Difference b/w loss.backward() and mx.autograd.backwars([loss])

Dear all,
I’m facing trouble figuring out what is the difference between using .backward() and mx.autograd.backward to calculate gradients. The documentation doesn’t provide any difference. Once when I was optimizing 2 objective functions loss1 and loss2 using loss1.backward(), loss2.backward() Then it shows error:

Check failed: !AGInfo::IsNone(*i) Cannot differentiate node because it is not in a computational graph. You need to set is_recording to true or use autograd.record() to save computational graphs for backward. If you want to differentiate the same graph twice, you need to pass retain_graph=True to backward.

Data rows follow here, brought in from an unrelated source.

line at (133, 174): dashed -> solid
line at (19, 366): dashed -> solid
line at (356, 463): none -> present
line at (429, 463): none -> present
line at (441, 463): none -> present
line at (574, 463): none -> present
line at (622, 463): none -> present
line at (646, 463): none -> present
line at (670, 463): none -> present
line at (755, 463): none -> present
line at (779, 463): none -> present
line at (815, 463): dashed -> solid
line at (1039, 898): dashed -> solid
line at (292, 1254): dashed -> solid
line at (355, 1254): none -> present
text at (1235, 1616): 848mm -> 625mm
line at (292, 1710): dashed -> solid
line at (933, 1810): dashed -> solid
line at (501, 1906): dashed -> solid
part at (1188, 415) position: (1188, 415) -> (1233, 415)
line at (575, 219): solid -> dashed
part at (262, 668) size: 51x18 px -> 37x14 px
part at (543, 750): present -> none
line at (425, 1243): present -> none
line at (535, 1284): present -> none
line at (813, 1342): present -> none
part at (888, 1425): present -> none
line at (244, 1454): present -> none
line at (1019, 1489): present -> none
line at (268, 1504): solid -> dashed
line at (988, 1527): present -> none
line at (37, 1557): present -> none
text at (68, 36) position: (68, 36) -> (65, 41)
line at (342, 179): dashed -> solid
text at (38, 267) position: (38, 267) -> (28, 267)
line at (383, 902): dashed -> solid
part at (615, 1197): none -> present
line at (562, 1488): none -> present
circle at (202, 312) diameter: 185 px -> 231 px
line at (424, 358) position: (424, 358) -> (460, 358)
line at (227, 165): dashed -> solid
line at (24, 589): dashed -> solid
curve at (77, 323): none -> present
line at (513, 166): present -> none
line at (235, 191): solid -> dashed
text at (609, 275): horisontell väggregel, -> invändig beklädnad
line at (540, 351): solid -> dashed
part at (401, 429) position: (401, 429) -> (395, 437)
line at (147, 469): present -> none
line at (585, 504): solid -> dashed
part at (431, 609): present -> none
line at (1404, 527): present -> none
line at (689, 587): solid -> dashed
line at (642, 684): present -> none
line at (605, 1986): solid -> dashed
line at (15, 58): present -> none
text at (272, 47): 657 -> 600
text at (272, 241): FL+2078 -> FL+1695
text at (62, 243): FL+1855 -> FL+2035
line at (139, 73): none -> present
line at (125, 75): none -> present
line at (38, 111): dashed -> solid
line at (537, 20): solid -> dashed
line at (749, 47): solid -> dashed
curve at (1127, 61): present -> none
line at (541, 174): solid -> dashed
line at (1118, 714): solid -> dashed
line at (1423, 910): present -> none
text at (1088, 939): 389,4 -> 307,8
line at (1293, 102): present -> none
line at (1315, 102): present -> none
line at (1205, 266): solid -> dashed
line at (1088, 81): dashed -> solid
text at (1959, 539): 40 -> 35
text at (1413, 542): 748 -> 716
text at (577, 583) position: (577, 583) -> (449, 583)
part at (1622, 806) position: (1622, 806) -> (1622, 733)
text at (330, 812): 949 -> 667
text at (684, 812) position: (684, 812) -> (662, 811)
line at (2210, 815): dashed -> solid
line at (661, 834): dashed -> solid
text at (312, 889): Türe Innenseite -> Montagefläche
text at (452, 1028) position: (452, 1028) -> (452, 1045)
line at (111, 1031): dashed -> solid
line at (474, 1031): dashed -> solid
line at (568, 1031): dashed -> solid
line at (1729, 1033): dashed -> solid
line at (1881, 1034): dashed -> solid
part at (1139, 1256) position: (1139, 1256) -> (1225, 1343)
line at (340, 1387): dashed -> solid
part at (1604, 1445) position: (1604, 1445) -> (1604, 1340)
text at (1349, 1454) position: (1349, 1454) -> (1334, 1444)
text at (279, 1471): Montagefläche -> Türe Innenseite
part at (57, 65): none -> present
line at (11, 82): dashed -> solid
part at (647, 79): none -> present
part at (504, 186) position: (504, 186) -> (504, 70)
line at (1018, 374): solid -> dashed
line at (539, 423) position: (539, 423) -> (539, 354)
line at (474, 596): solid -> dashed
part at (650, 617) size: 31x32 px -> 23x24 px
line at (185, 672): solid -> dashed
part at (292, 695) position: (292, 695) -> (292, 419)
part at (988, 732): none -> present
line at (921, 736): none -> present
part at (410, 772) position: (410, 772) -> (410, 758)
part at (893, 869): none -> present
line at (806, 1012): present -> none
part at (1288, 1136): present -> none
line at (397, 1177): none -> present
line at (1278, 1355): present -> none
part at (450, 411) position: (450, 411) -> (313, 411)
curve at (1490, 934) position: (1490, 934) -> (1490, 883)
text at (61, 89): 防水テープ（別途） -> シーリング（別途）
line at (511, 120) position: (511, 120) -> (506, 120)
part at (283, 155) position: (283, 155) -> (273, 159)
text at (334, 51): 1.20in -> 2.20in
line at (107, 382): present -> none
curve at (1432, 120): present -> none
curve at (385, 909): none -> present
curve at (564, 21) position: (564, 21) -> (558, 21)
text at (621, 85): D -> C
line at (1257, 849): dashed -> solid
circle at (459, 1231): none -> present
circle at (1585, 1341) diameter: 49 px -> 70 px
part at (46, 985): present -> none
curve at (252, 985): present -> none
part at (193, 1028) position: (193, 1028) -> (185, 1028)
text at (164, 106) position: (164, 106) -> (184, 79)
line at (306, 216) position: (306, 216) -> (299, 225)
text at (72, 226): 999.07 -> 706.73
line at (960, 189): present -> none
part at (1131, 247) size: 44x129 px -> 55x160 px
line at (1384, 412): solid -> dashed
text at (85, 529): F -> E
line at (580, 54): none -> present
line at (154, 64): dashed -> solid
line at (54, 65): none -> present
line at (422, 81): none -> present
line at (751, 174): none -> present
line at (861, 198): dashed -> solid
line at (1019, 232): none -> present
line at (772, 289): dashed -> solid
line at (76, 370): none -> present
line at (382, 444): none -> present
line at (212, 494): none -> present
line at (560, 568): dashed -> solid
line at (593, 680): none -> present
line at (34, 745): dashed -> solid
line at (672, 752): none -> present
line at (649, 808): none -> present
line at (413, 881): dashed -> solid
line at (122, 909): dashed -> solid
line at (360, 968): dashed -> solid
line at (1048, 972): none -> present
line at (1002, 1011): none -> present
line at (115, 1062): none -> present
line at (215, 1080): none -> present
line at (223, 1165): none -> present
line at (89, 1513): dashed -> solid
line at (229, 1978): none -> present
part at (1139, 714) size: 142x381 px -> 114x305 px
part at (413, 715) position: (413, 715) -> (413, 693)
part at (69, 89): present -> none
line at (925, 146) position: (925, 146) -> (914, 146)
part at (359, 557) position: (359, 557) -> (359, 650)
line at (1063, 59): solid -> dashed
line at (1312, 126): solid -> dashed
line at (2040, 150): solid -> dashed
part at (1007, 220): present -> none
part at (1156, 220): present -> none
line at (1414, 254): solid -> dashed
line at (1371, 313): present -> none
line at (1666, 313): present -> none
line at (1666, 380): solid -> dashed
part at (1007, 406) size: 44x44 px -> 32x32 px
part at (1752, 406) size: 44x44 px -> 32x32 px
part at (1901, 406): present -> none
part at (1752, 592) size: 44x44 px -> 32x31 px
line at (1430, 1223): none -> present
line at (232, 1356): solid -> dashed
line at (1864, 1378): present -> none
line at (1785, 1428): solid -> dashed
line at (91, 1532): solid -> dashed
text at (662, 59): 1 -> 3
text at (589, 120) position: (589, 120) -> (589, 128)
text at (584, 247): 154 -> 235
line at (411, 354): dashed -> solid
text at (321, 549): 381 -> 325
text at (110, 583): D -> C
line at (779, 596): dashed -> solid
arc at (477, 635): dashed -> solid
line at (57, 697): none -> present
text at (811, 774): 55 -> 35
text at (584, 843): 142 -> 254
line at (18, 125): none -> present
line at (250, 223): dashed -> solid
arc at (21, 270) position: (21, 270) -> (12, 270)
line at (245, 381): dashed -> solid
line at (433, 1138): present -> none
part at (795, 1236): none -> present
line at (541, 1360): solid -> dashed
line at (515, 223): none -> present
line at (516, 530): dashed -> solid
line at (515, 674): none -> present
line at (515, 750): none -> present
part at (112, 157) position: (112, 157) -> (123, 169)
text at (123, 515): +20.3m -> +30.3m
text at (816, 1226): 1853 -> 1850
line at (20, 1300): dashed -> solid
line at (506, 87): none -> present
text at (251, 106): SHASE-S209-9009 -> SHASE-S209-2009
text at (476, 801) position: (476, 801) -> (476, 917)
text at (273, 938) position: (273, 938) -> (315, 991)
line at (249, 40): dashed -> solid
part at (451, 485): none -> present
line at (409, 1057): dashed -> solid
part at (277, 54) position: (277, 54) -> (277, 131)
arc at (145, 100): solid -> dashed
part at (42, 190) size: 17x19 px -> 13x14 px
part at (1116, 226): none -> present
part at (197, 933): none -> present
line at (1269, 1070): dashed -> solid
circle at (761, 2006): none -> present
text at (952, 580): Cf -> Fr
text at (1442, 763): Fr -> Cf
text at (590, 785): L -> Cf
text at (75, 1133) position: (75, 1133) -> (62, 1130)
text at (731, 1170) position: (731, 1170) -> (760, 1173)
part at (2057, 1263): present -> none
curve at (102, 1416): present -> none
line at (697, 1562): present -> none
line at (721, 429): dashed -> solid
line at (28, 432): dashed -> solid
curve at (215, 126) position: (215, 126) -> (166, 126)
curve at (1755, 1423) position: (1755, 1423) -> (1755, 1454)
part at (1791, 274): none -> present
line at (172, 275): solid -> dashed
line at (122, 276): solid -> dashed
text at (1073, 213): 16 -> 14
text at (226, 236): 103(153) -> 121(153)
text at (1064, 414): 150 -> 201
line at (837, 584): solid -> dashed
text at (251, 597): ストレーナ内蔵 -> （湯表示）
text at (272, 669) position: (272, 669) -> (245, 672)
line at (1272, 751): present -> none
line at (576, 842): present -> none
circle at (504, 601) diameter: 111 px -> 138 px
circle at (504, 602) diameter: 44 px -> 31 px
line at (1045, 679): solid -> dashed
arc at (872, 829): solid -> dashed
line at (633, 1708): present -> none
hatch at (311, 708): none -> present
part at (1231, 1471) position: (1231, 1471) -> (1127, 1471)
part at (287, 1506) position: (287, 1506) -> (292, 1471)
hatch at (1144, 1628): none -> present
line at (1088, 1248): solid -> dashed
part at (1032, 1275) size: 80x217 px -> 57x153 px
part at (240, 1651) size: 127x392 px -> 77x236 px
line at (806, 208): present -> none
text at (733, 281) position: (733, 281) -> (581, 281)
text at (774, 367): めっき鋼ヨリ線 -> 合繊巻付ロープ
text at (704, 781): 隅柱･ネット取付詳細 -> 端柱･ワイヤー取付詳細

While mx.autograph.backward([loss1, loss2]) works fine.

Any help is appreciated.

As far as I know, when you call autograd.backward, it would go through all heads you provide, calculate gradients and sum them in grad properties of the respected weights. After that the graph would be removed.

So it is the same as if you summed up the loss manually and do the gradient on summed loss:

with autograd.record():
    out = model(data1)
    loss1 = loss_fn1(out, label)
    loss2 = loss_fn2(out, label)
    loss = loss1 + loss2

loss.backward()

Compare to that, when you call backwards separately on losses, the graph is destroyed by default after the first call and the second call fails, because there is no graph anymore. You can change this behaviour by preserving the graph after the first call: loss1.backward(retain_graph=True).

But notice, that the call of loss2.backward will overwrite the gradients calculated by the first loss. If you want them to be accumulated, you need to set model.collect_params().setattr('grad_req', 'add') - this will keep gradients and sum them up (don’t forget to zero out gradients after each iteration - https://mxnet.incubator.apache.org/api/python/gluon/gluon.html?highlight=zero_#mxnet.gluon.ParameterDict.zero_grad)

1 Like

Thank you very much for such clear explanation.